**Given exercise 1:** According to the passage on Adam Smith, in what year did he publish his lectures as The Theory of Moral Sentiments?
**Given exercise 2:** Copy the passage on Adam Smith between "As the Adam" and "it came about.", inclusive, swapping "history of astronomy" for "account of the heavens".

Adam Smith spent his life exploring and explaining such emergent phenomena, beginning with language and morality, moving on to markets and the economy, ending with the law, though he never published his planned book on jurisprudence. Smith began lecturing on moral philosophy at Glasgow University in the 1750s, and in 1759 he put together his lectures as a book, The Theory of Moral Sentiments. Today it seems nothing remarkable: a dense and verbose eighteenth-century ramble through ideas about ethics. It is not a rattling read. But in its time it was surely one of the most subversive books ever written. Remember that morality was something that you had to be taught, and that without Jesus telling us what to teach, could not even exist. To try to raise a child without moral teaching and expect him to behave well was like raising him without Latin and expecting him to recite Virgil. Adam Smith begged to differ. He thought that morality owed little to teaching and nothing to reason, but evolved by a sort of reciprocal exchange within each person’s mind as he or she grew from childhood, and within society. Morality therefore emerged as a consequence of certain aspects of human nature in response to social conditions.
As the Adam Smith scholar James Otteson has observed, Smith, who wrote a history of astronomy early in his career, saw himself as following explicitly in Newton’s footsteps, both by looking for regularities in natural phenomena and by employing the parsimony principle of using as simple an explanation as possible. He praised Newton in his history of astronomy for the fact that he ‘discovered that he could join together the movement of the planets by so familiar a principle of connection’. Smith was also part of a Scottish tradition that sought cause and effect in the history of a topic: instead of asking what is the perfect Platonic ideal of a moral system, ask rather how it came about.

**Entries shown:**
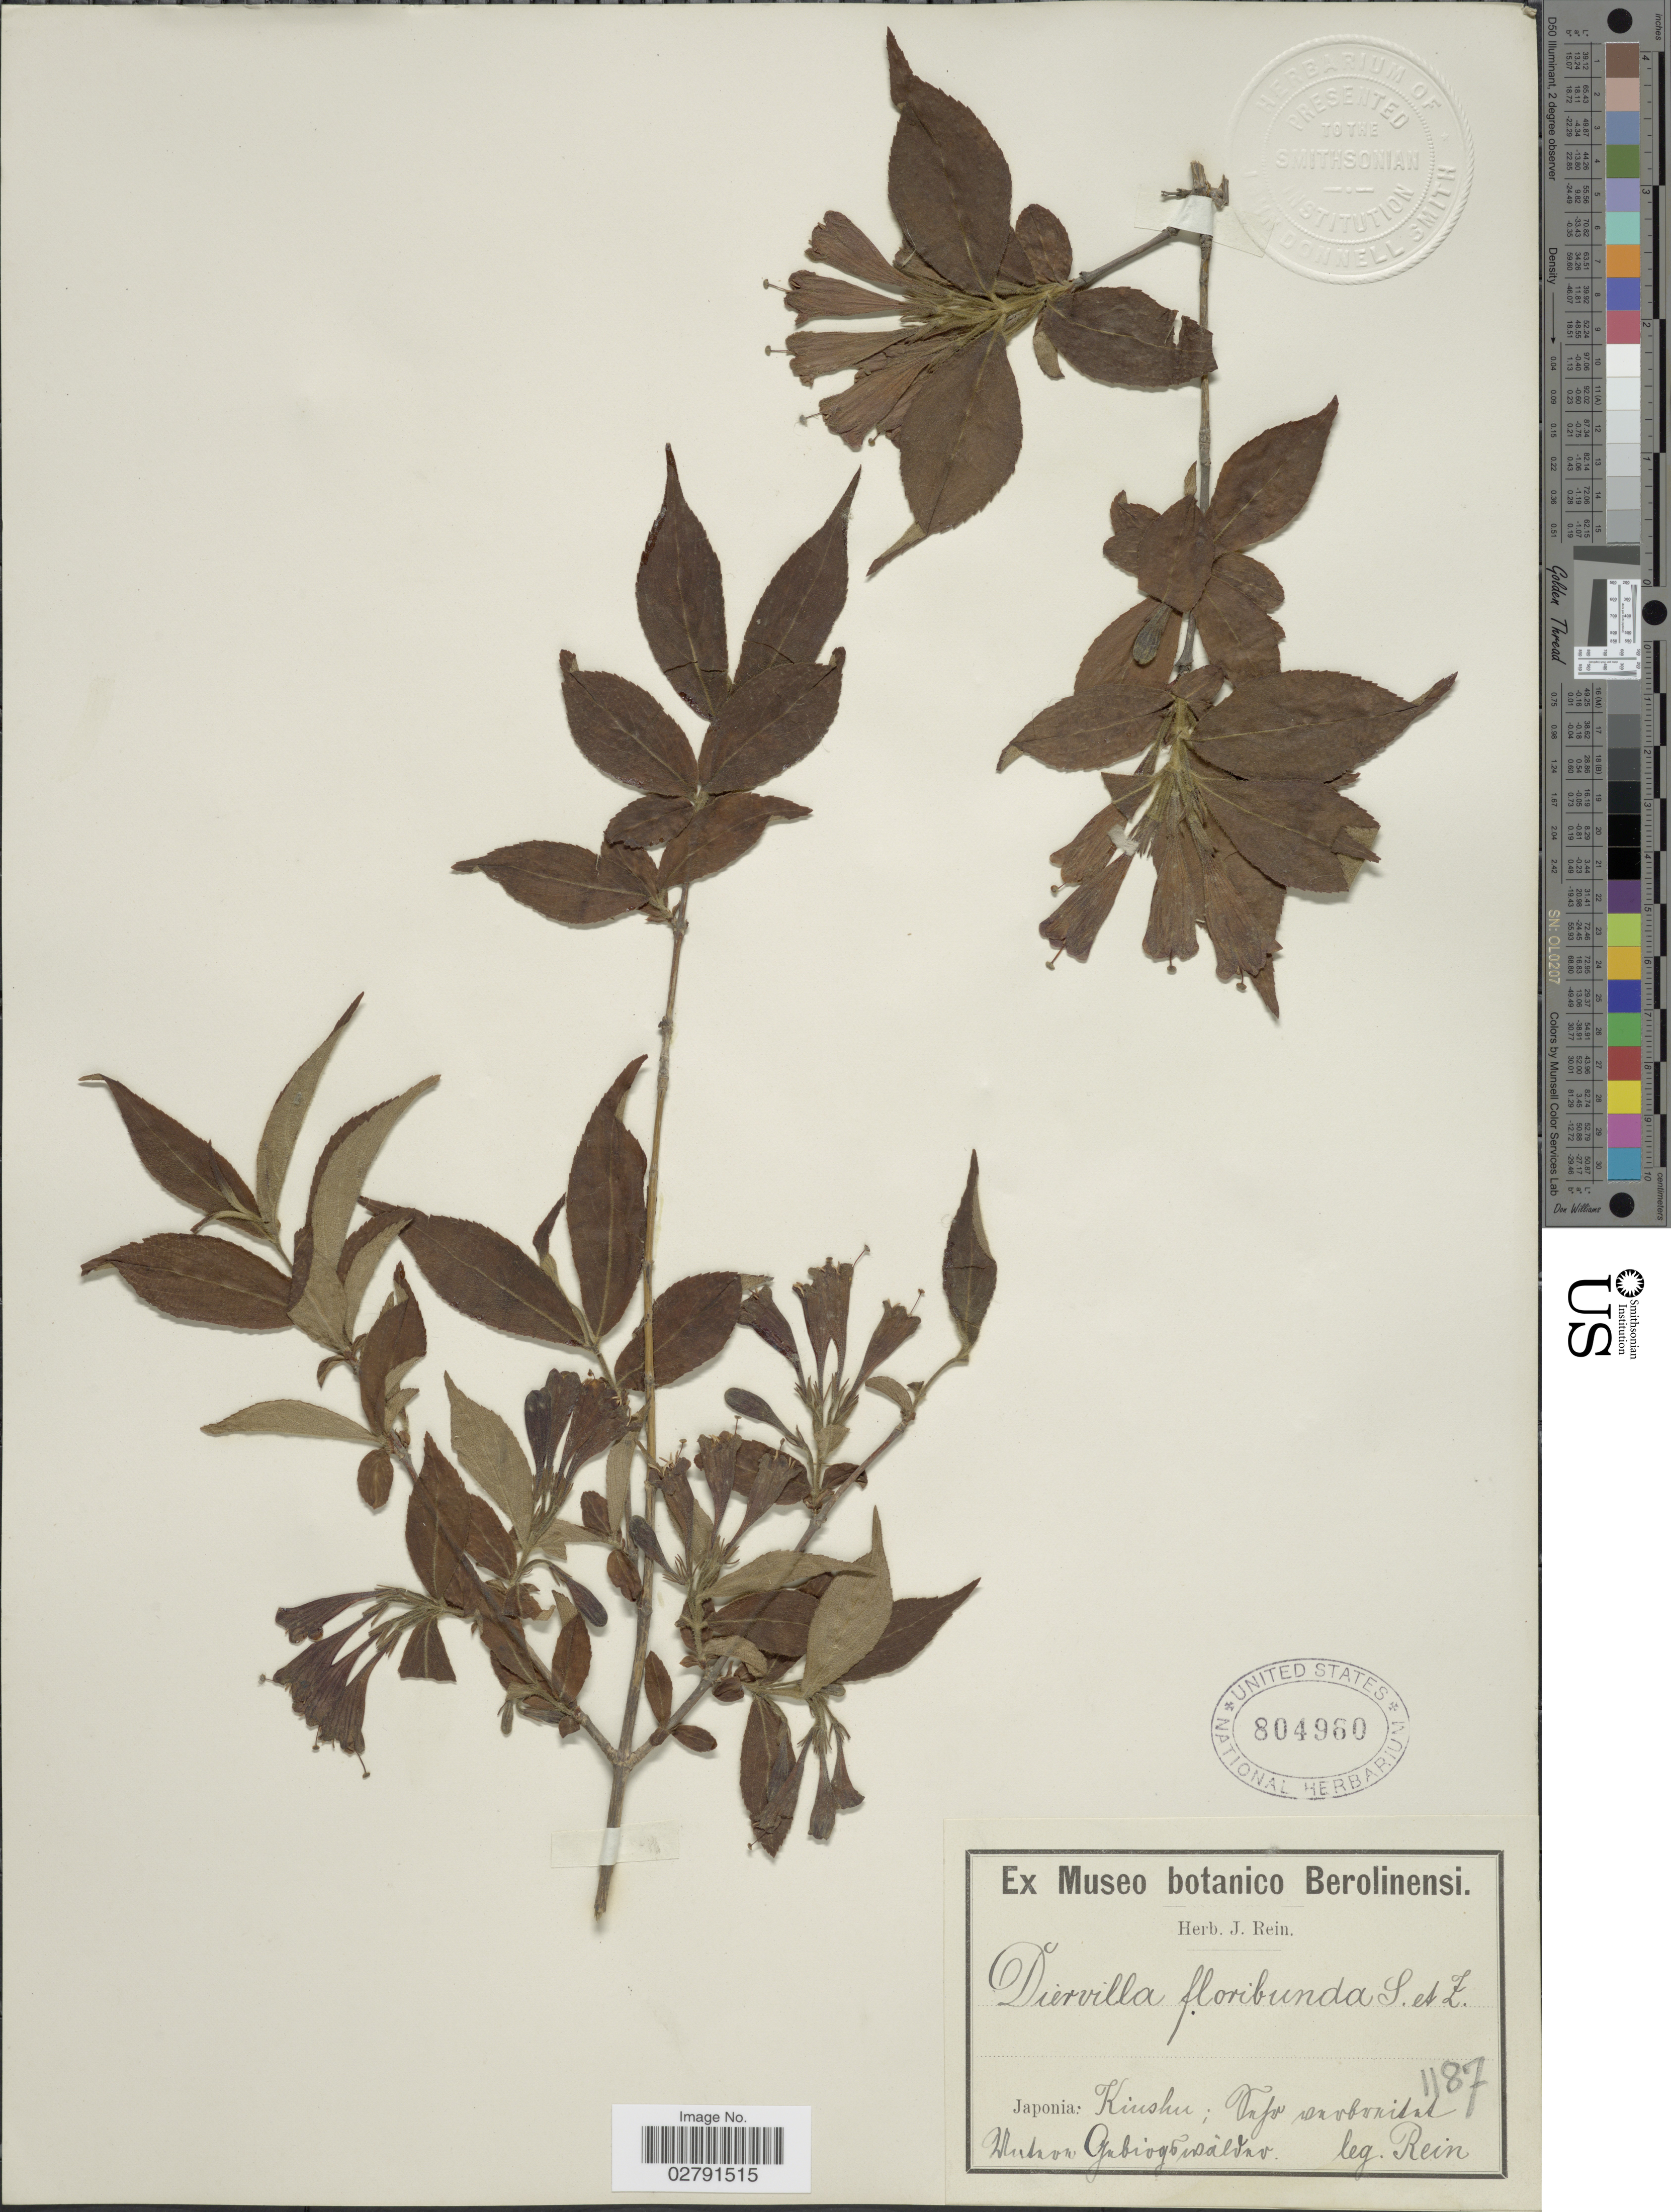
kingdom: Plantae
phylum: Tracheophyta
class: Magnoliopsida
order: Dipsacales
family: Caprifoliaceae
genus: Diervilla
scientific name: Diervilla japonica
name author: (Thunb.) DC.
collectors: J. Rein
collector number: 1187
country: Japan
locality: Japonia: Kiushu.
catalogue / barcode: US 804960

**Task response 1:** 1759

**Task response 2:**
As the Adam Smith scholar James Otteson has observed, Smith, who wrote a account of the heavens early in his career, saw himself as following explicitly in Newton’s footsteps, both by looking for regularities in natural phenomena and by employing the parsimony principle of using as simple an explanation as possible. He praised Newton in his account of the heavens for the fact that he ‘discovered that he could join together the movement of the planets by so familiar a principle of connection’. Smith was also part of a Scottish tradition that sought cause and effect in the history of a topic: instead of asking what is the perfect Platonic ideal of a moral system, ask rather how it came about.